Mechanizm działania diety Dukana jest podobny, ale ma ona jeszcze bardziej niebezpieczny element – wyklucza zupełnie węglowodany i łączenie różnych składników odżywczych ze sobą. Twórca diety zapomniał, że węglowodany są podstawowym elementem odżywczym dla mózgu. Jeśli nie dostarczamy ich z pokarmem, to coś się z tą głową dzieje. Ludzie tacy są bardzo często niespokojni, apatyczni, senni, jeśli były w przeszłości epizody depresyjne, ujawniają się, aż do stanów skrajnych. Węglowodany odpowiadają również za odpowiednią perystaltykę jelit, co jest bardzo ważne. Jeden z moich kolegów postanowił w szybkim czasie schudnąć. Zgubił 19 kg i przy okazji rozwinął ostrą niewydolność nerek.

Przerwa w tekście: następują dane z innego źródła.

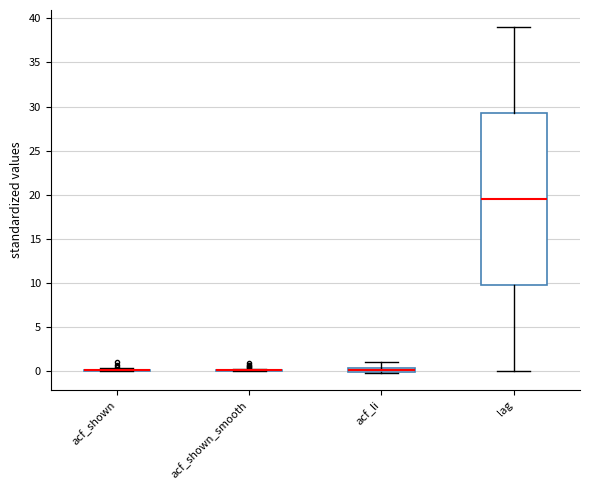

Which box is the tallest, from its lower edge to its upper edge?

lag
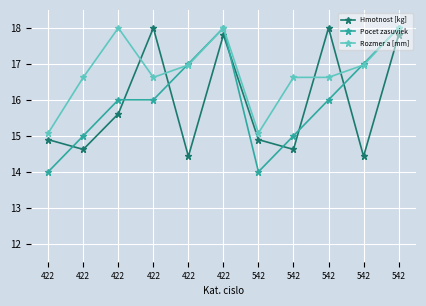

What are all the series names shown in the legend?

Hmotnost [kg], Pocet zasuviek, Rozmer a [mm]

Czy takie diety umożliwiają długookresowe utrzymanie wagi?
Absolutnie nie, efekt jo-jo jest tutaj bardzo szybki. Trzeba podkreślić, że narządem niezwykle wrażliwym na wahania wagi jest trzustka. U wielu pacjentów rozwija się po takich dietach ciężkie powikłanie, jakim jest cukrzyca. Początkowo jest to cukrzyca wymagającą doustnej farmakoterapii, ale prędzej czy później zmienia się w cukrzycę insulinozależną. Dlatego pamiętajmy, że każda dieta musi być poprowadzona przez specjalistę, a nie wyczytana w internecie czy książce kolejnego szamana. Poza tym sama dieta to za mało. Bardzo ważnym elementem jest trening. Zawsze powtarzam pacjentom, że marsz jest tani, w każdym domu znajdzie się rower, a pieniądze lepiej wydać dzisiaj na karnet na basen niż w przyszłości na leki kardiologiczne.